- RECORDS TO USE:
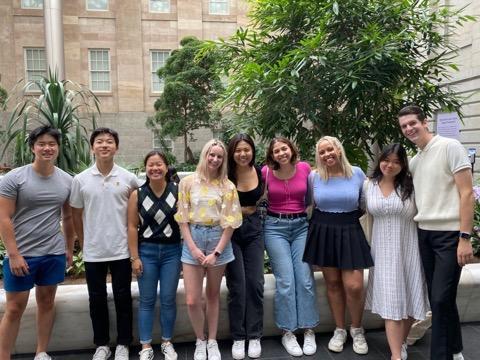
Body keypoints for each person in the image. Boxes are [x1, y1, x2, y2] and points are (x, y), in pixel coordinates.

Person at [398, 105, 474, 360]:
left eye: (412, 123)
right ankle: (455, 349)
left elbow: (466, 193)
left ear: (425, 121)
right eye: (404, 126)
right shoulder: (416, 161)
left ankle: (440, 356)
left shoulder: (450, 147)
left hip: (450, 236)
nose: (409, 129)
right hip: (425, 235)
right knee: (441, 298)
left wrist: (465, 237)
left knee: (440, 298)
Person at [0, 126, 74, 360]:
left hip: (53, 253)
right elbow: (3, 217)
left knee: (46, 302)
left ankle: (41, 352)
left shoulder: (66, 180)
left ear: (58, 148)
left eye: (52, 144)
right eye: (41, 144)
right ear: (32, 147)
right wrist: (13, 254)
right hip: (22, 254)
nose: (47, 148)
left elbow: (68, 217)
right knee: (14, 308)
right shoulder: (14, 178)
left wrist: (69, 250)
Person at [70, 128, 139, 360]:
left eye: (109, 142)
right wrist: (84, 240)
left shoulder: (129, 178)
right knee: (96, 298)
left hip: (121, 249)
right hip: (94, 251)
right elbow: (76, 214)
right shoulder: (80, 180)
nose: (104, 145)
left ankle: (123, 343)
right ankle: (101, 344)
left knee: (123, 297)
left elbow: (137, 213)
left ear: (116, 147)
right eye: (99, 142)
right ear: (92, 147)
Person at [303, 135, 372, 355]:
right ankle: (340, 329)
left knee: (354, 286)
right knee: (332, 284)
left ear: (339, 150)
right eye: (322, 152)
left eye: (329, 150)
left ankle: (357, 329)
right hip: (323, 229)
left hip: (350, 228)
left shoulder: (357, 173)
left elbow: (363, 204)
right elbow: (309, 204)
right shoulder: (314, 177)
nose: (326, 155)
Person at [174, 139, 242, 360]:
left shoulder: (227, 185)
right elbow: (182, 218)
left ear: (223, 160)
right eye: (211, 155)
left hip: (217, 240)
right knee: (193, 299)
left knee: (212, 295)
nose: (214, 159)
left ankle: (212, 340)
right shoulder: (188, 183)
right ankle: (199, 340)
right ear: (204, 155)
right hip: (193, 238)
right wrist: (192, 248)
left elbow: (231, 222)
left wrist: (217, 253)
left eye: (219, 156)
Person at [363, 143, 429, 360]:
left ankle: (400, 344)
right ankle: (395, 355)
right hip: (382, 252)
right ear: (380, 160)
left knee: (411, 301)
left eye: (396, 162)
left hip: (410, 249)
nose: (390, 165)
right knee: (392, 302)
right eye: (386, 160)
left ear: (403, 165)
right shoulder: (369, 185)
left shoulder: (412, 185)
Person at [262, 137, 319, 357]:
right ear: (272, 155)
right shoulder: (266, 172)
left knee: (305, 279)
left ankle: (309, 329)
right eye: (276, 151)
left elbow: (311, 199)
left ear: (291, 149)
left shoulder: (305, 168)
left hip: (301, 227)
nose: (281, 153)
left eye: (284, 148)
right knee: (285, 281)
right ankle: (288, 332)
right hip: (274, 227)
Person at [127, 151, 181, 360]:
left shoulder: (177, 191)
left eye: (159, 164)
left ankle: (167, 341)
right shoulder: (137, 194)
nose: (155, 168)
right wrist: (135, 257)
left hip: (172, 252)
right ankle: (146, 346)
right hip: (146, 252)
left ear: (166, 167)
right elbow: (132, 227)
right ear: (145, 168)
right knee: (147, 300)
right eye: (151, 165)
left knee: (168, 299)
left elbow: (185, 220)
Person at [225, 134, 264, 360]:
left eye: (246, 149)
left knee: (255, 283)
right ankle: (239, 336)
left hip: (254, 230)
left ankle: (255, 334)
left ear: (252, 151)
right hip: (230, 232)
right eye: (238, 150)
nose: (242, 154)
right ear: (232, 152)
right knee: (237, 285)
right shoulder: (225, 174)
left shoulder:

- WORK ITEM:
Among the entries above, find the line with "left elbow: (466, 193)" and the line with "left ear: (58, 148)"; give again exactly these two lines and all lines between them.

- RESPONSE:
left elbow: (466, 193)
left ear: (425, 121)
right eye: (404, 126)
right shoulder: (416, 161)
left ankle: (440, 356)
left shoulder: (450, 147)
left hip: (450, 236)
nose: (409, 129)
right hip: (425, 235)
right knee: (441, 298)
left wrist: (465, 237)
left knee: (440, 298)
Person at [0, 126, 74, 360]:
left hip: (53, 253)
right elbow: (3, 217)
left knee: (46, 302)
left ankle: (41, 352)
left shoulder: (66, 180)
left ear: (58, 148)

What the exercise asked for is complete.